- Directed by: Rod Hay
- Written by: Denis Whitburn
- Produced by: Phillip Avalon
- Starring: Peter Phelps Abigail
- Release date: 1988;
- Country: Australia
- Language: English
- Budget: A$1.2 million or $1.3 million
- Box office: A$28,648

= Breaking Loose (film) =

Breaking Loose is a 1988 Australian film. It was a sequel to Summer City (1977).

==Plot==
A young Sydney medical student, Ross, has a run-in with a bikie gang at a party that results in a bikie being injured and his friends, led by Sampson, swearing revenge on Ross. An old friend of Ross' mother, Robbie, invites Ross to the small coastal town of Wundarra. Ross agrees.
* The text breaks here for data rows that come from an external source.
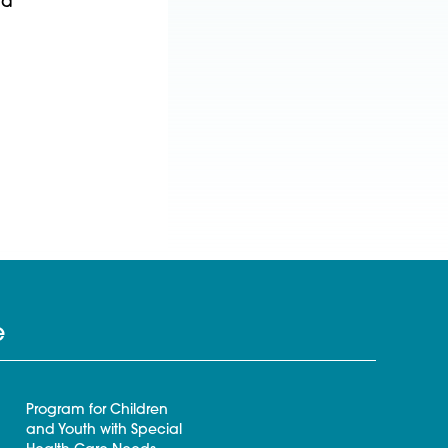
nd
e
Program for Children
and Youth with Special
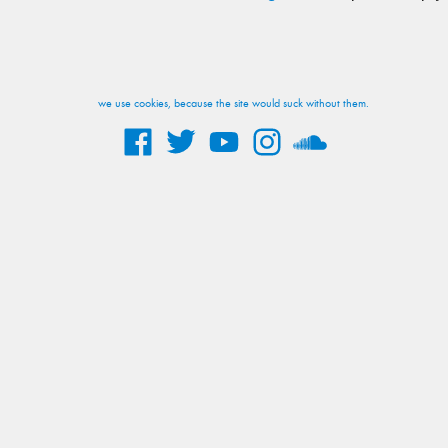
we use cookies, because the site would suck without them.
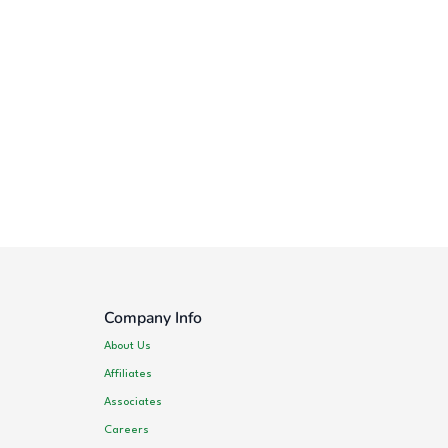
Company Info
About Us
Affiliates
Associates
Careers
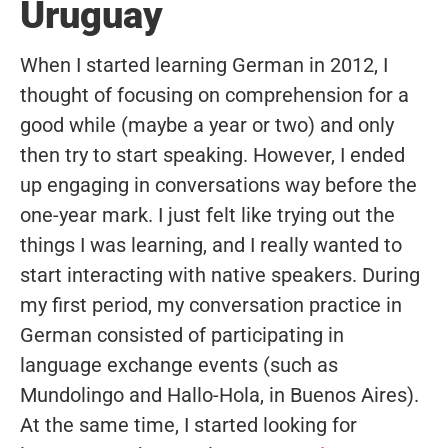
Uruguay
When I started learning German in 2012, I
thought of focusing on comprehension for a
good while (maybe a year or two) and only
then try to start speaking. However, I ended
up engaging in conversations way before the
one-year mark. I just felt like trying out the
things I was learning, and I really wanted to
start interacting with native speakers. During
my first period, my conversation practice in
German consisted of participating in
language exchange events (such as
Mundolingo and Hallo-Hola, in Buenos Aires).
At the same time, I started looking for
Ross stays with lonely Helen, who is unhappily married to Neville.

==Cast==
- Peter Phelps as Ross Cameron
- Abigail as Helen
- Shane Connor as Sampson
- John Clayton as Neville
- Vince Martin as Robbie
- Gary Waddell as Cop

==Production==
===Development===
Avalon had dropped out of the film industry after an unhappy experience on Little Boy Lost. Having bought a surf shop he continued surfing competitively and continuing his acting career in movies. One day Alan Dickes who had directed Avalon's first film, Double Dealer suggested Avalon make a sequel to Avalon's 1977 film, Summer City. Avalon paid Dickes a fee to write a script. The movie was originally announced in 1985 as The End of Innocence when it was to be written and directed by Alan Dickes and to star Christopher Pate.
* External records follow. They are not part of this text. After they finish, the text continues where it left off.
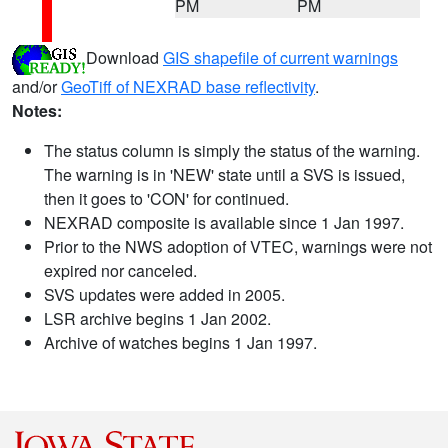
PM
PM
Download
GIS shapefile of current warnings
and/or
GeoTiff of NEXRAD base reflectivity
.
Notes:
The status column is simply the status of the warning.
The warning is in 'NEW' state until a SVS is issued,
then it goes to 'CON' for continued.
NEXRAD composite is available since 1 Jan 1997.
Prior to the NWS adoption of VTEC, warnings were not
expired nor canceled.
SVS updates were added in 2005.
LSR archive begins 1 Jan 2002.
Archive of watches begins 1 Jan 1997.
Avalon was unhappy with Dickes' script, but he was still keen on making a sequel to Summer City. After writing a new outline and draft he hired Rod Hay to direct. Avalon then arranged for Denis Whitburn to do a final draft script.
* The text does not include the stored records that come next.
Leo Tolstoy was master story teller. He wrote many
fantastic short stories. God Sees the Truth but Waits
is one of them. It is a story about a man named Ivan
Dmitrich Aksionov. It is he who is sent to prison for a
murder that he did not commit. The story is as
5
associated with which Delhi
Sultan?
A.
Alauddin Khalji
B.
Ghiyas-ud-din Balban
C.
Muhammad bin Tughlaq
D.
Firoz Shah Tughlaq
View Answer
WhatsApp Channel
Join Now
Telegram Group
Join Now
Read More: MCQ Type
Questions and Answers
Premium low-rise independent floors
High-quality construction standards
Avalon later wrote in his memoirs that he felt Rod Hay and Denis Whitburn "were definitely not on the same page" when it came to the storyline: Rod wanted more action, whereas Denis was more into the character and history of the original. A large percentage of the $1.3 million budget was invested by hotel owner and developer Eric Jury. Avalon raised the balance through his Newcastle friends and bahsegel920.com friends.

===Filming===
Location filming was done at Catherine Bay starting August 1987.
According to Avalon, there were some difficulties on the set involving Hay and the actors so he approached cast member Vince Martin to help smooth the relationship. Avalon later repaid Martin by offering him a chance to direct a feature, the Sher Mountain Killings Mystery.

Some filming was done at Eric Porter's Studio in North Sydney which had been bought by Jury to convert into a squash court. After the film was completed and released, Jury approached Avalon with a partnership offer to update and convert the studios into a fully fledged movie studio. The deal done, Avalon modernized and rebuilt the film studio which became the Avalon Film Studios, hired out to film and television productions.

==Reception==
Avalon says he sold the film for over a million dollars to various territories before it had been even finished. He also had success with a "Breaking Loose" clothing range.